Varholak wrote that, “without question, Ms. Peters raises important constitutional questions” about whether she was given a harsher sentence by a Mesa County court because of “her protected First Amendment speech,” related to her unsubstantiated claims of election interference in 2020.
But those questions are still under consideration in the Colorado Court of Appeals, which is weighing Peters’ attempt to challenge her convictions. Varholak said he couldn’t intervene until that appeal was settled.
Peters will remain in a state prison in southern Colorado while she and her supporters search for a way to end the nine-year sentence imposed by a judge after a Mesa County jury convicted her last year. The state appeals court had also previously rejected Peters’ request to be released while her appeal was active.
An attorney for Peters did not immediately respond to an email seeking comment Monday.
Varholak’s order was issued two weeks after Colorado prison officials rejected a request from the Trump administration to transfer Peters to federal custody.
The state Department of Corrections said the request did not align with its transfer procedures, and the agency’s rejection came after several officials and groups — including the Mesa County prosecutor who won Peters’ conviction — called on Gov.
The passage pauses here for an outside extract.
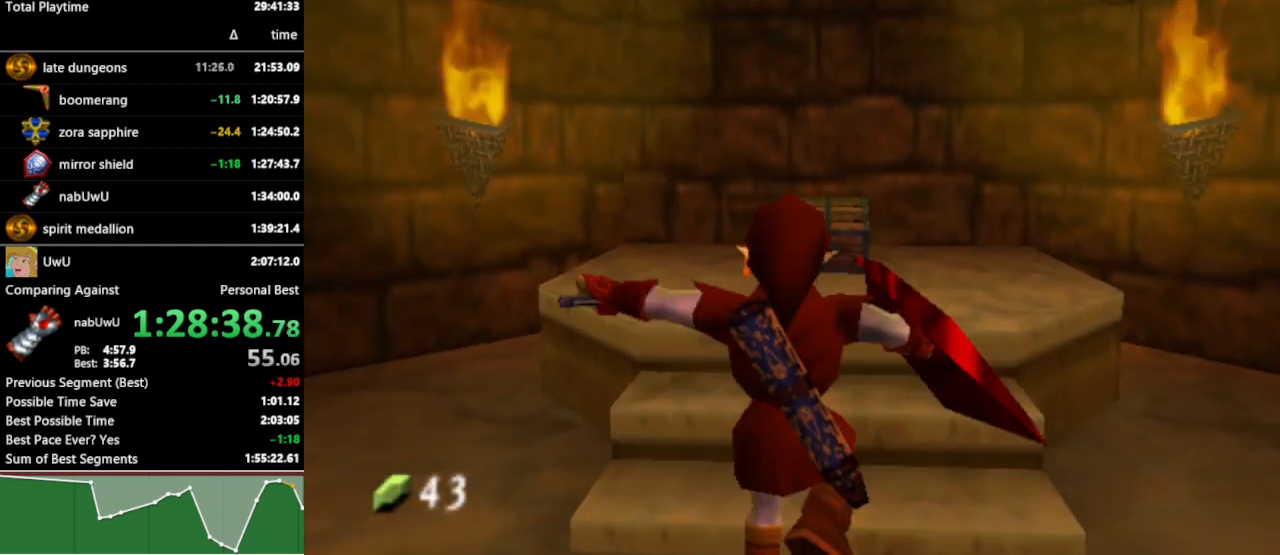
{"buttons": ["A"], "left_stick": "center", "right_stick": "center", "events": [[33, "A", "up"], [100, "A", "down"], [200, "A", "up"], [200, "left_stick", "center"], [267, "A", "down"], [367, "A", "up"], [433, "A", "down"]]}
Jared Polis to deny the federal government’s attempt to take custody of a prominent ally of President Donald Trump.
On social media, the president has repeatedly called for Peters’ release, and a senior Justice Department official has said he’s working to free her. After Colorado officials rejected the Federal Bureau of Prisons’ transfer request last month, Trump called Polis a “sleazebag” and said Peters had been “unfairly convicted.”